**Exercise material**

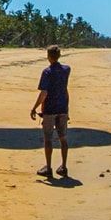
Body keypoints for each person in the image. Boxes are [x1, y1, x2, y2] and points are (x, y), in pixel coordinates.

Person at [30, 44, 71, 178]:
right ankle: (64, 167)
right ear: (59, 56)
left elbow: (44, 93)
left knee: (48, 138)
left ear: (48, 57)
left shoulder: (47, 72)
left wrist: (34, 107)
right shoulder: (66, 70)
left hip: (50, 108)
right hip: (63, 107)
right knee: (63, 138)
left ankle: (48, 167)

**Directions for this task**
The answer must be the full listing retyped exactly, with no pictures in it.

**Completed exercise**
Body keypoints for each person in the image. Boxes are [x1, y1, x2, y2] and points are (x, y), in pixel coordinates.

Person at [30, 44, 71, 178]:
right ankle: (64, 167)
right ear: (59, 56)
left elbow: (44, 93)
left knee: (48, 138)
left ear: (48, 57)
left shoulder: (47, 72)
left wrist: (34, 107)
right shoulder: (66, 70)
left hip: (50, 108)
right hip: (63, 107)
right knee: (63, 138)
left ankle: (48, 167)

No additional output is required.